* [Task to carry out]:
Every line in the data below from the one containing "Any elder that" down to the one containing "Society is dynamic.", both included, must be retyped exactly; no other line is to appear.

* [Source records]:
::::

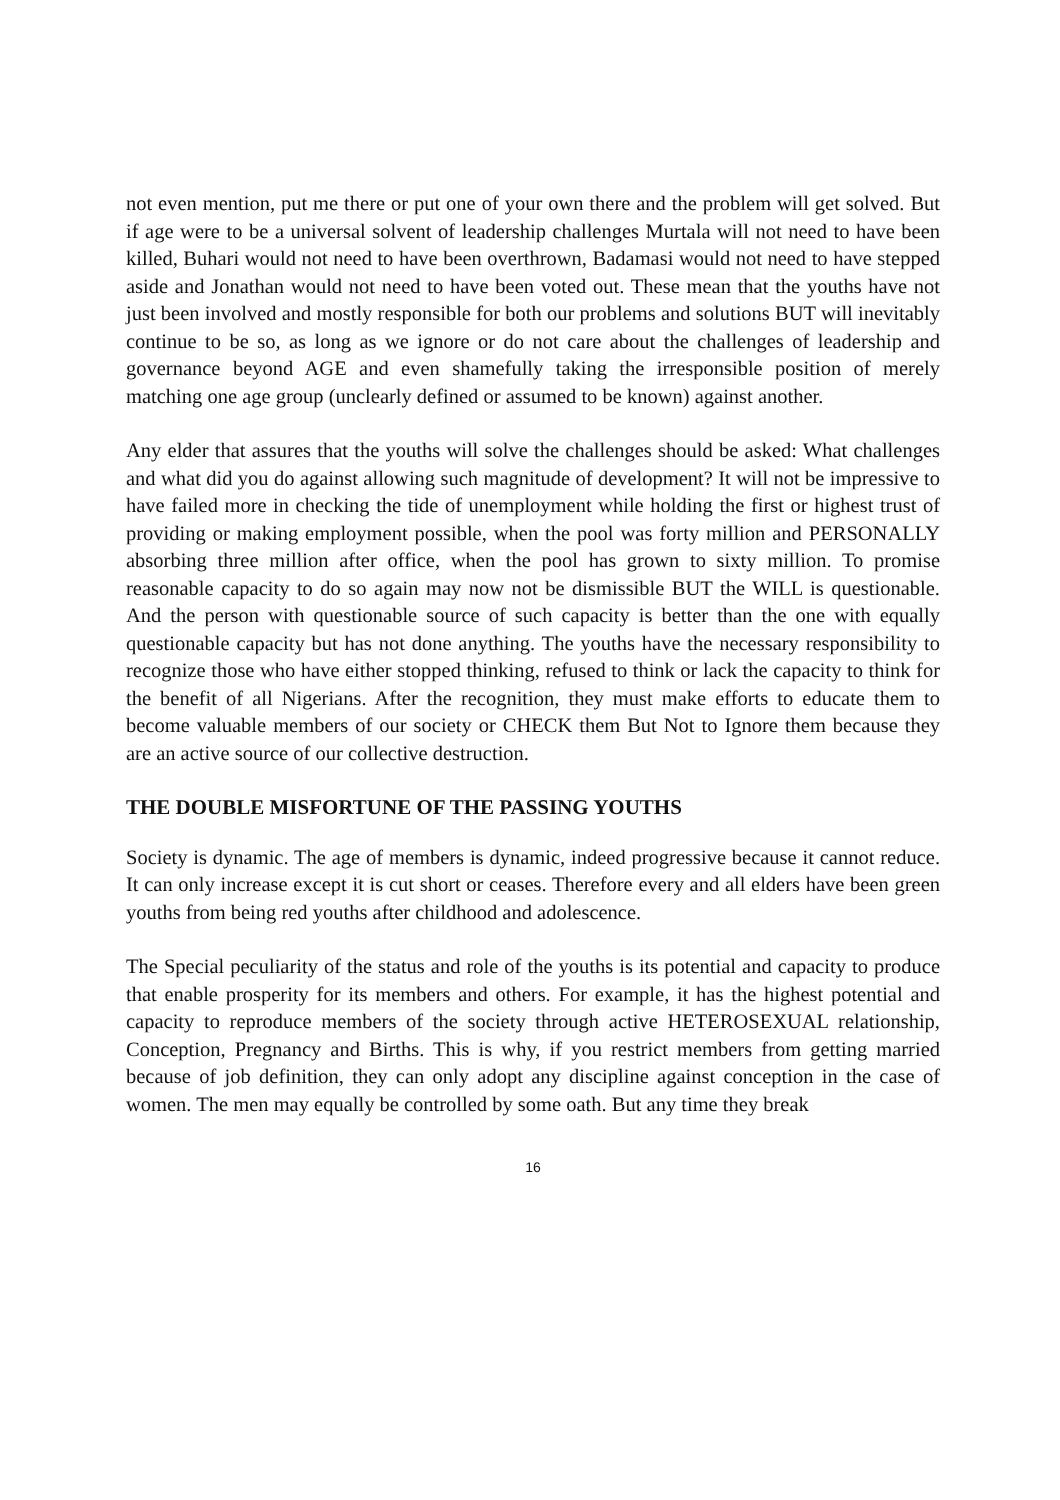not even mention, put me there or put one of your own there and the problem will get solved. But if age were to be a universal solvent of leadership challenges Murtala will not need to have been killed, Buhari would not need to have been overthrown, Badamasi would not need to have stepped aside and Jonathan would not need to have been voted out. These mean that the youths have not just been involved and mostly responsible for both our problems and solutions BUT will inevitably continue to be so, as long as we ignore or do not care about the challenges of leadership and governance beyond AGE and even shamefully taking the irresponsible position of merely matching one age group (unclearly defined or assumed to be known) against another.
Any elder that assures that the youths will solve the challenges should be asked: What challenges and what did you do against allowing such magnitude of development? It will not be impressive to have failed more in checking the tide of unemployment while holding the first or highest trust of providing or making employment possible, when the pool was forty million and PERSONALLY absorbing three million after office, when the pool has grown to sixty million. To promise reasonable capacity to do so again may now not be dismissible BUT the WILL is questionable. And the person with questionable source of such capacity is better than the one with equally questionable capacity but has not done anything. The youths have the necessary responsibility to recognize those who have either stopped thinking, refused to think or lack the capacity to think for the benefit of all Nigerians. After the recognition, they must make efforts to educate them to become valuable members of our society or CHECK them But Not to Ignore them because they are an active source of our collective destruction.
THE DOUBLE MISFORTUNE OF THE PASSING YOUTHS
Society is dynamic. The age of members is dynamic, indeed progressive because it cannot reduce. It can only increase except it is cut short or ceases. Therefore every and all elders have been green youths from being red youths after childhood and adolescence.
The Special peculiarity of the status and role of the youths is its potential and capacity to produce that enable prosperity for its members and others. For example, it has the highest potential and capacity to reproduce members of the society through active HETEROSEXUAL relationship, Conception, Pregnancy and Births. This is why, if you restrict members from getting married because of job definition, they can only adopt any discipline against conception in the case of women. The men may equally be controlled by some oath. But any time they break
16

::::

* [The answer]:
Any elder that assures that the youths will solve the challenges should be asked: What challenges and what did you do against allowing such magnitude of development? It will not be impressive to have failed more in checking the tide of unemployment while holding the first or highest trust of providing or making employment possible, when the pool was forty million and PERSONALLY absorbing three million after office, when the pool has grown to sixty million. To promise reasonable capacity to do so again may now not be dismissible BUT the WILL is questionable. And the person with questionable source of such capacity is better than the one with equally questionable capacity but has not done anything. The youths have the necessary responsibility to recognize those who have either stopped thinking, refused to think or lack the capacity to think for the benefit of all Nigerians. After the recognition, they must make efforts to educate them to become valuable members of our society or CHECK them But Not to Ignore them because they are an active source of our collective destruction.
THE DOUBLE MISFORTUNE OF THE PASSING YOUTHS
Society is dynamic. The age of members is dynamic, indeed progressive because it cannot reduce. It can only increase except it is cut short or ceases. Therefore every and all elders have been green youths from being red youths after childhood and adolescence.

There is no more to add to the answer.